The website MarketWatch publishes a kind of Dear Abby column related to family finances that touches on some very real subjects confronting families today. On July 2, columnist Quentin Fottrell published a column in which a wife laments her husband’s spending habits and wonders whether she could be liable for his debts should he die.
The wife professes that she loves her spouse, but they have completely different perspectives on how to spend money. Husband is reported to have $75,000 of credit card debt and is shopping for $8,000 of season tickets for a local sports team. Wife wants to know if he dies whether she could be liable for these kinds of debt because she is has significant consumer debt of her own.

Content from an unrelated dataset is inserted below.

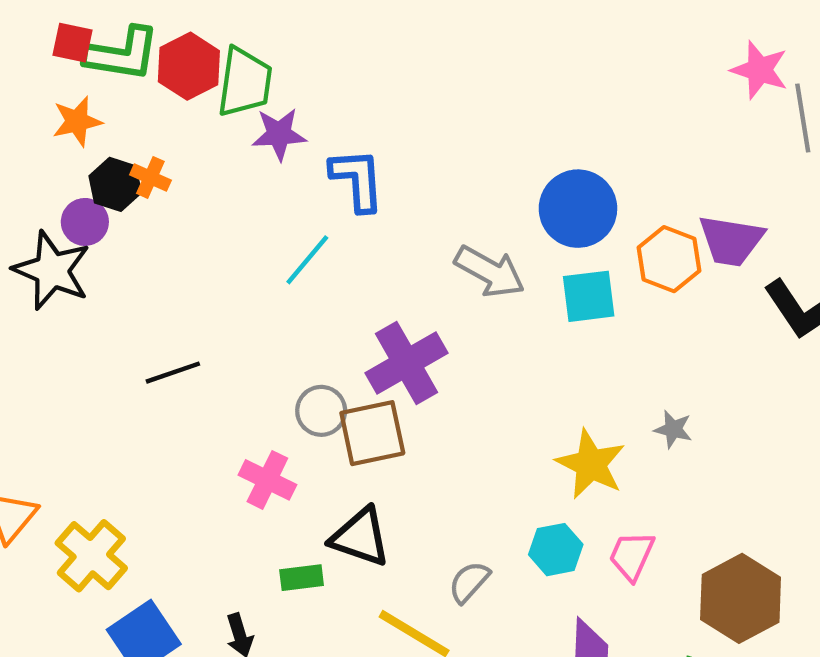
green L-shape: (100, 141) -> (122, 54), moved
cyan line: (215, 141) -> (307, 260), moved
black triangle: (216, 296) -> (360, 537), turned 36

This problem is scarcely unique. People can really adore each other while having completely opposing views on many subjects, including finance. Unfortunately, the legal world doesn’t have many useful remedies to address financial conflict. The law says there are four kinds of debt. As between you and your creditors, there is individual debt and joint debt. American Express can’t sue you for the $75,000 your spouse ran up on his Platinum Amex unless you signed up for the debt with him. If hubby dies, they can only recover that debt if he has more than $75,000 of assets in his name alone. But suppose the day comes where the debt climbs to $100,000 and you can’t stand it anymore. Alas, in a divorce, if that debt accumulated while you and your spouse were married, the court is supposed to divide the debt between the two of you equitably. You might be able to show that the entire $100,000 was spent on antique car restorations, a collection of handmade bowie knives and tickets for the Penguins. Some judges and hearing officers will be sympathetic and stick him with most of the debt. However, many others adopt the laissez-fair view that if you stayed married while he racked up the debt, you get your half of it in sickness and in health. The case law on this is very spotty and, more often than not, the debt includes things that appear ego driven while other things are clearly family needs (e.g., summer camp, unreimbursed medicals, a stint in rehab). This may sound very inequitable but courts often take the approach that it is their job to divide the debt as it stands on the date of separation rather than sit through a lengthy rehash of how one spouse tried without success to rein the other’s spending in. Rare are the cases where the debt amasses quickly. More typical is the situation where a spouse compensates for his/her unhappiness by purchasing “things”. Another common problem is the spouse who quits or loses a job only to decide that now is the perfect time to open a sporting goods store a mile away from Dick’s or an ice cream parlor next to the Dairy Queen. That debt is going to be marital debt even if you told your spouse that the idea was crazy, and you were against it.
So, what can you do? Hate to say it, but it is time to talk with a divorce lawyer before the crisis escalates. To ignore the problem means that what you saved for retirement or the rainy day gets pitched into the pyre of marital debt. Understand that your protests along the way to financial Armageddon will be considered in divorce but may also be completely ignored when the property distribution is made final. Even things like the $100,000 loan your spouse took to educate the kid from the former marriage is still marital even though you received essentially “zero” value for the debt. That’s a bad place to be but only you can stop the debt train before it leaves the tracks.